Land O’ Lakes, FL – Pasco County Schools has been named College Board Advanced Placement District of the Year for leading the nation’s large-sized school districts in expanding access and equity to Advanced Placement courses while simultaneously improving exam performance.
“This national recognition speaks volumes about what our students and teachers have accomplished together,” said Pasco School Superintendent Kurt Browning. “Our students are excelling at the highest levels, and teachers at all grade levels contributed to that success. It’s gratifying to finish this unusual school year on such a high note.”
Pasco County Schools was one of 250 school districts across the U.S. and Canada that were named to the annual AP District Honor Roll. From this list, three AP Districts of the Year – one for each category of district population size: small, medium, and large – were selected based on an analysis of three academic years of AP data. Pasco was honored in the category of large districts, as defined by those with 50,000 students or more.

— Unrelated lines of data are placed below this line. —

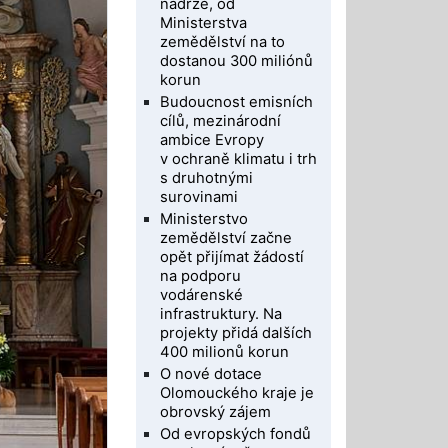
nádrže, od
Ministerstva
zemědělství na to
dostanou 300 miliónů
korun
Budoucnost emisních
cílů, mezinárodní
ambice Evropy
v ochraně klimatu i trh
s druhotnými
surovinami
Ministerstvo
zemědělství začne
opět přijímat žádostí
na podporu
vodárenské
infrastruktury. Na
projekty přidá dalších
400 milionů korun
O nové dotace
Olomouckého kraje je
obrovský zájem
Od evropských fondů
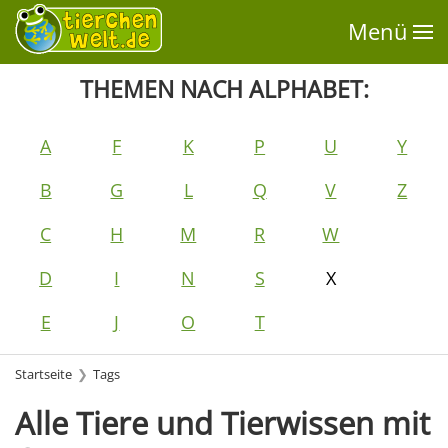
Menü
THEMEN NACH ALPHABET:
A
F
K
P
U
Y
B
G
L
Q
V
Z
C
H
M
R
W
D
I
N
S
X
E
J
O
T
Startseite
Tags
Alle Tiere und Tierwissen mit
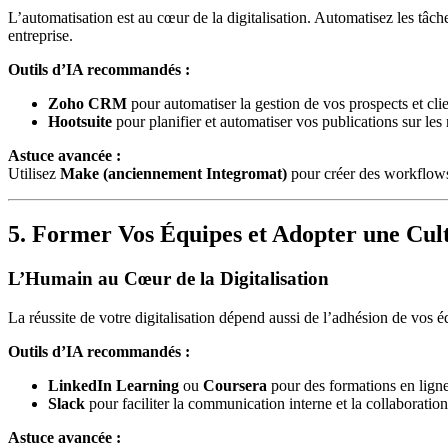
L’automatisation est au cœur de la digitalisation. Automatisez les tâc
entreprise.
Outils d’IA recommandés :
Zoho CRM
pour automatiser la gestion de vos prospects et clie
Hootsuite
pour planifier et automatiser vos publications sur les
Astuce avancée :
Utilisez
Make (anciennement Integromat)
pour créer des workflows
5. Former Vos Équipes et Adopter une Cu
L’Humain au Cœur de la Digitalisation
La réussite de votre digitalisation dépend aussi de l’adhésion de vos 
Outils d’IA recommandés :
LinkedIn Learning
ou
Coursera
pour des formations en ligne
Slack
pour faciliter la communication interne et la collaboration
Astuce avancée :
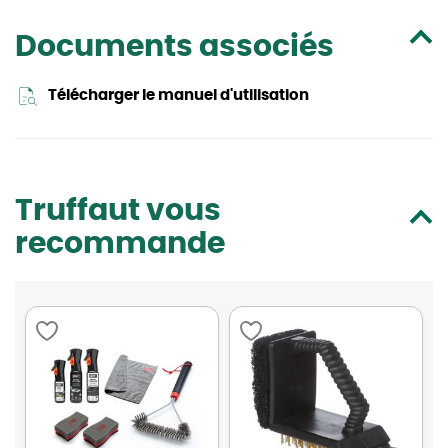
Documents associés
Télécharger le manuel d'utilisation
Truffaut vous
recommande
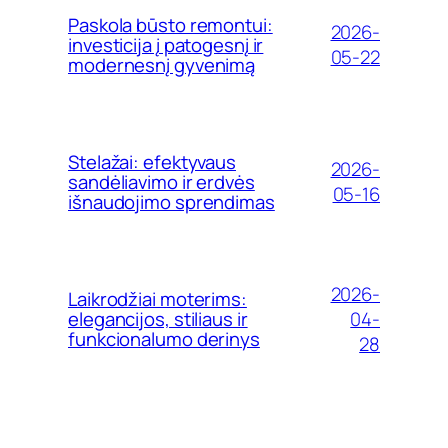
Paskola būsto remontui:
2026-
investicija į patogesnį ir
05-22
modernesnį gyvenimą
Stelažai: efektyvaus
2026-
sandėliavimo ir erdvės
05-16
išnaudojimo sprendimas
2026-
Laikrodžiai moterims:
04-
elegancijos, stiliaus ir
funkcionalumo derinys
28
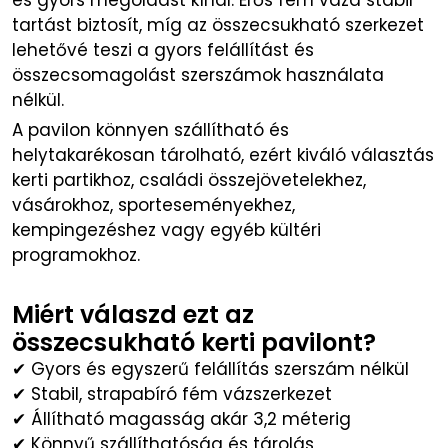
és gyors megoldást kínál. Erős fém váza stabil
tartást biztosít, míg az összecsukható szerkezet
lehetővé teszi a gyors felállítást és
összecsomagolást szerszámok használata
nélkül.
A pavilon könnyen szállítható és
helytakarékosan tárolható, ezért kiváló választás
kerti partikhoz, családi összejövetelekhez,
vásárokhoz, sporteseményekhez,
kempingezéshez vagy egyéb kültéri
programokhoz.
Miért válaszd ezt az
összecsukható kerti pavilont?
✔ Gyors és egyszerű felállítás szerszám nélkül
✔ Stabil, strapabíró fém vázszerkezet
✔ Állítható magasság akár 3,2 méterig
✔ Könnyű szállíthatóság és tárolás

“This award shows that Pasco County Schools is challenging many students to achieve at the highest levels,” said Trevor Packer, head of the College Board AP Program. “Pasco is ensuring that a more diverse population of students is earning college credit in a wide variety of AP subjects. Congratulations to all the educators and students whose dedication and hard work garnered this well-deserved recognition.”
From 2017 to 2019 Pasco County Schools:
- Simultaneously and continuously increased the number of students taking AP classes while improving successful outcomes (a score of 3 or higher) on AP Exams. 60% of all AP students in Pasco scored a 3 or higher on at least one exam in 2019;
- Increased AP student participation, and increased the percentage of students scoring a 3 or higher on at least one AP Exam; and
- Increased the percentage of traditionally underrepresented minority AP students earning a 3 or higher on at least one AP Exam.
Increasing access to AP coursework while simultaneously increasing the percentage of students earning scores of 3 or higher, and increasing participation and success among traditionally underrepresented minority students, is the ideal scenario. It means the district is successfully preparing a larger, and more diverse, group of students for the rigor of AP and college studies. The work was done in conjunction with Equal Opportunity Schools, a partner that works with districts to close the AP access gap.
“This is a remarkable accomplishment that shows the nation what can happen when great teachers believe in and push students to handle the most rigorous courses. Students will always exceed our expectations,” said Florida Education Commissioner Richard Corcoran. “Superintendent Browning and his team are preparing a large and diverse group of students for success, and the entire State of Florida is proud of what Pasco has accomplished.”
Participating in AP coursework can lead to college savings for families. The typical student who scores a 3 or higher on two AP Exams can save, on average, $1,779 at a public four-year college and over $6,000 at a private institution. In Pasco, it has been estimated that students scoring 3 or above on AP exams earned the equivalent of $3-million in college tuition last year.
In 2019, more than 4,000 colleges and universities worldwide received AP scores for college credit, placement, or consideration in the admissions process. Many colleges and universities in the U.S. offer credit in one or more subjects for qualifying AP scores.